**Request:**
Find every line in the records that holds the string "status". Copy each one.

Records drawn from a dataset:
========================================================================
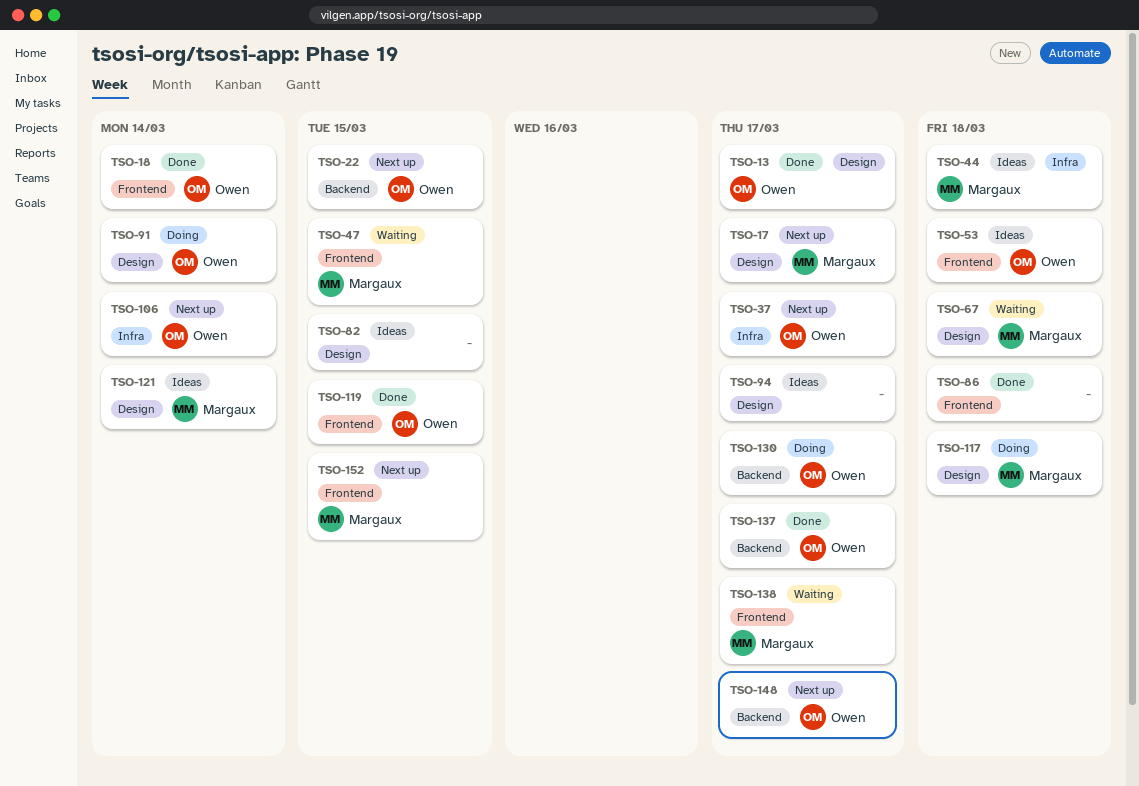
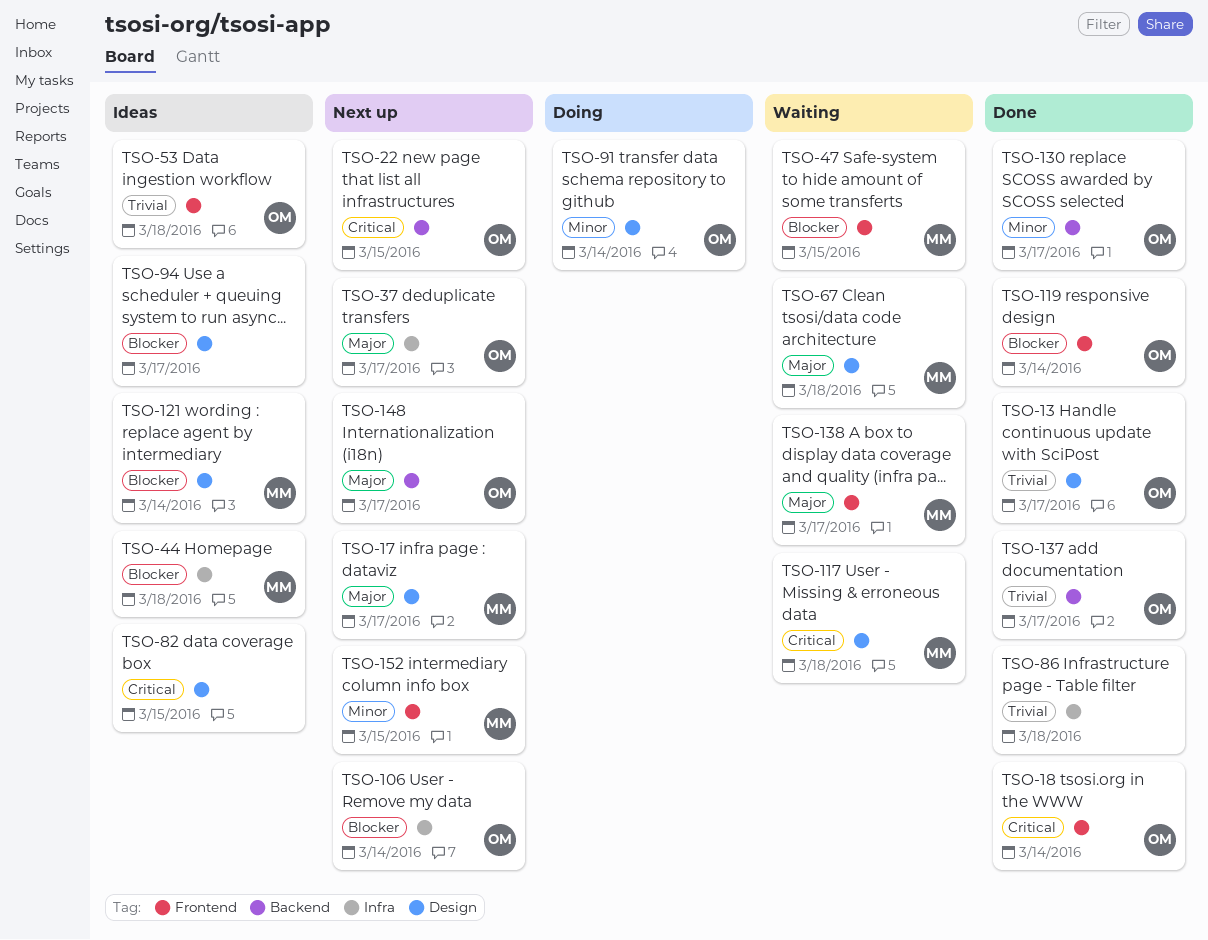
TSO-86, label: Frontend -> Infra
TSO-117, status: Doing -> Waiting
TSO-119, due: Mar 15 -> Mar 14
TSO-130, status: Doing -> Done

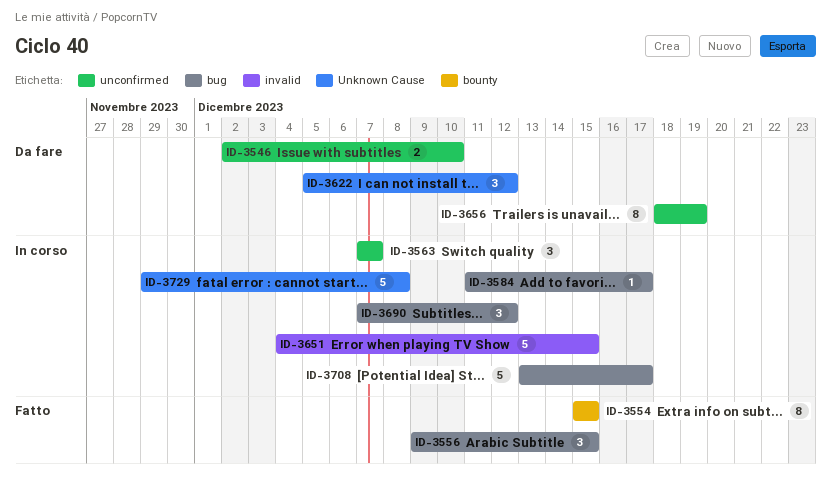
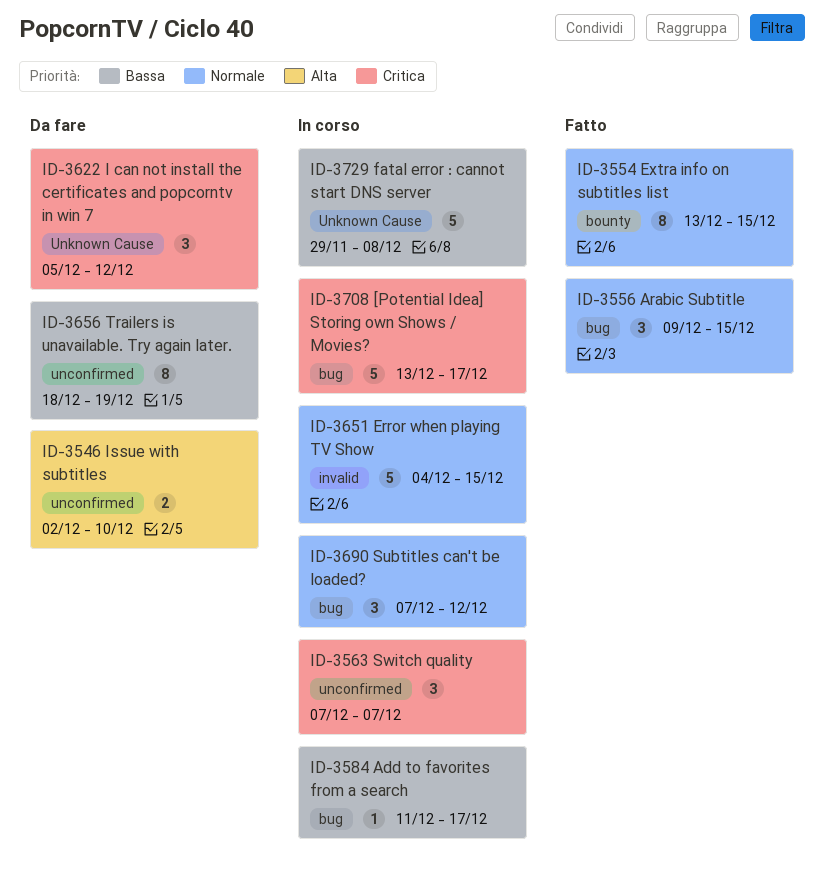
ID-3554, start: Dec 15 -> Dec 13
========================================================================
**Response:**
TSO-117, status: Doing -> Waiting
TSO-130, status: Doing -> Done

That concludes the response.